------ Data ------

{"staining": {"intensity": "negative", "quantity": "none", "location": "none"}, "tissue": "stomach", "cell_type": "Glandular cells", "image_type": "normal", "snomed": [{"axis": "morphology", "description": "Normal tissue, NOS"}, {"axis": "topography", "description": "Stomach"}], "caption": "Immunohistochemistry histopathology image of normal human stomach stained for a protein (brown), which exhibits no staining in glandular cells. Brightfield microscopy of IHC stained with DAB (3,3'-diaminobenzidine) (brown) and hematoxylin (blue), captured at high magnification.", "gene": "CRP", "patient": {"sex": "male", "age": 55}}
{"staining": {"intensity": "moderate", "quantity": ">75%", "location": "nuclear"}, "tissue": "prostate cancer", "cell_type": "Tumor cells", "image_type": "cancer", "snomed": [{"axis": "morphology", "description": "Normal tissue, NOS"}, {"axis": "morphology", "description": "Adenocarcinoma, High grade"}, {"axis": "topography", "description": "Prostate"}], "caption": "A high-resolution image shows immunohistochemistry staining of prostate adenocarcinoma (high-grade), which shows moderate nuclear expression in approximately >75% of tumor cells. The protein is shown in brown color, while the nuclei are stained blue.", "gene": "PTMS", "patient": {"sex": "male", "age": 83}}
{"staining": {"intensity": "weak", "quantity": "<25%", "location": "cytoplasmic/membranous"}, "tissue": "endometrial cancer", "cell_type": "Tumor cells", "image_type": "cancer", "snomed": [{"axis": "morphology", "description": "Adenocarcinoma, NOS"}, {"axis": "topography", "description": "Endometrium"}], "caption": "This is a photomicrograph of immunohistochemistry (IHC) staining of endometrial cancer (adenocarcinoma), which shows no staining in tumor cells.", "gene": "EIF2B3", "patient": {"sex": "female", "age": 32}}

------

> _What you have to do_:
Only one span is wanted. It runs from the first line of the listing through the line with "high-resolution image shows", and each line must match exactly.

> _Exercise response_:
{"staining": {"intensity": "negative", "quantity": "none", "location": "none"}, "tissue": "stomach", "cell_type": "Glandular cells", "image_type": "normal", "snomed": [{"axis": "morphology", "description": "Normal tissue, NOS"}, {"axis": "topography", "description": "Stomach"}], "caption": "Immunohistochemistry histopathology image of normal human stomach stained for a protein (brown), which exhibits no staining in glandular cells. Brightfield microscopy of IHC stained with DAB (3,3'-diaminobenzidine) (brown) and hematoxylin (blue), captured at high magnification.", "gene": "CRP", "patient": {"sex": "male", "age": 55}}
{"staining": {"intensity": "moderate", "quantity": ">75%", "location": "nuclear"}, "tissue": "prostate cancer", "cell_type": "Tumor cells", "image_type": "cancer", "snomed": [{"axis": "morphology", "description": "Normal tissue, NOS"}, {"axis": "morphology", "description": "Adenocarcinoma, High grade"}, {"axis": "topography", "description": "Prostate"}], "caption": "A high-resolution image shows immunohistochemistry staining of prostate adenocarcinoma (high-grade), which shows moderate nuclear expression in approximately >75% of tumor cells. The protein is shown in brown color, while the nuclei are stained blue.", "gene": "PTMS", "patient": {"sex": "male", "age": 83}}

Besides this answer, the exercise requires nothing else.